Reading passage -
I was uncertain as whether to tell you that he says Bouncer tastes a little like lamb. But in for a penny in for a pound.

The thing is, he isn’t actually killing these animals. He isn’t even harming them. But could you do the same? If you was hungry? And you wanted to do your bit to save the planet?

Waste not want not.

Walking the East Lancs road must be like a finger buffet to our dear old connoisseur.

Which brings me to something else.

I also read the story of a man who lost a finger and part of his hand due to a motorcycle accident. He had always, even before banging his head, had a curiosity about cannibalism. But of course other people’s meat is off-limits (damn the law). His culinary opportunity arose when surgeons informed him that they would have to amputate his finger. Yes, you’ve guessed correctly. He took the severed appendage home and boiled it (the best way not to damage the bones) without adding anything to the broth that may disguise its true flavour.

Once consumed, he lovingly placed the bones in a box as a souvenir. His act has been greeted with disgust, but also, notably, with the approval of a vegan. Animals unsportingly do not give their consent to be eaten, whereas this guy gave consent to himself to eat himself. Partly.

What is wrong with these people?  Is it me?

There is no way I am telling my wife that this guy ate a part of his own body because he was curious and it was no longer of any other use to him. Not when she is clipping her toenails. My stomach just wouldn’t take it.

Enjoy your lunch.

Boonless In Southport

At the weekend my wife, father-in-law, two youngest children and I spent the day in Southport. It had been many years since I had last been there-thirty seven to be exact. I can be sure of this as my previous visit had been with my first school, and I had only spent just over a year there before leaving due to moving home.

The first thing I can remember about that trip, way back in 1976, is that the sea seemed miles away from our little flock herded onto that stretch of beach.

My second recollection was an accident that occurred in the toilets of the car park where we disembarked from the coach. A girl from my class got her fingers trapped in the toilet door, and I remember a male teacher carrying her out in his arms. I no longer recall the teacher’s name, or what he looked like. He remains forever a faceless comforter.

Later, weary and bedraggled, as we were about to begin the journey home, the girl was sat on a coach that was immediately adjacent to the one that I was on, her seat parallel with mine. She was red-eyed, and had what seemed to be a huge bandage wrapped around her index finger which she held up, supported by her other hand.

Problem set -
#1 According to the passage, in what year did the writer's earlier school trip to Southport take place?
#2 Write out the part of the passage starting with "Once consumed, he" and going on through "wouldn’t take it.".

Data section -
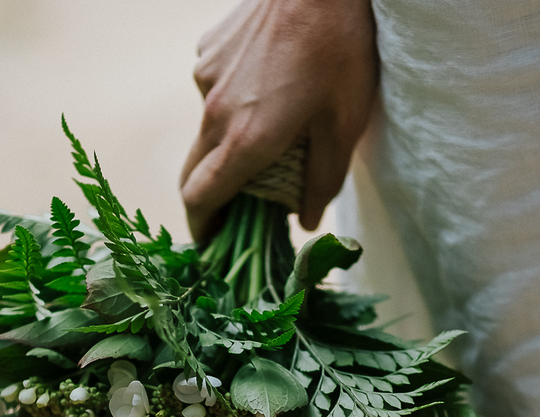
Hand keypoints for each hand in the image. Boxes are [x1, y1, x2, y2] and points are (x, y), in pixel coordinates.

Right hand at [181, 0, 378, 239]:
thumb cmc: (341, 50)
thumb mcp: (345, 123)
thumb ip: (322, 180)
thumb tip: (304, 222)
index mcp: (245, 139)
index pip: (200, 199)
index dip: (202, 229)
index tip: (212, 245)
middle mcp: (213, 111)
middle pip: (194, 171)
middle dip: (211, 196)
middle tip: (238, 208)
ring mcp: (205, 77)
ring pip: (207, 127)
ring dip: (230, 140)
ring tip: (273, 127)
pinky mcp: (207, 49)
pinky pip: (213, 89)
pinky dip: (234, 100)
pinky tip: (269, 81)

Solutions per task -
#1 1976

#2
Once consumed, he lovingly placed the bones in a box as a souvenir. His act has been greeted with disgust, but also, notably, with the approval of a vegan. Animals unsportingly do not give their consent to be eaten, whereas this guy gave consent to himself to eat himself. Partly.

What is wrong with these people?  Is it me?

There is no way I am telling my wife that this guy ate a part of his own body because he was curious and it was no longer of any other use to him. Not when she is clipping her toenails. My stomach just wouldn’t take it.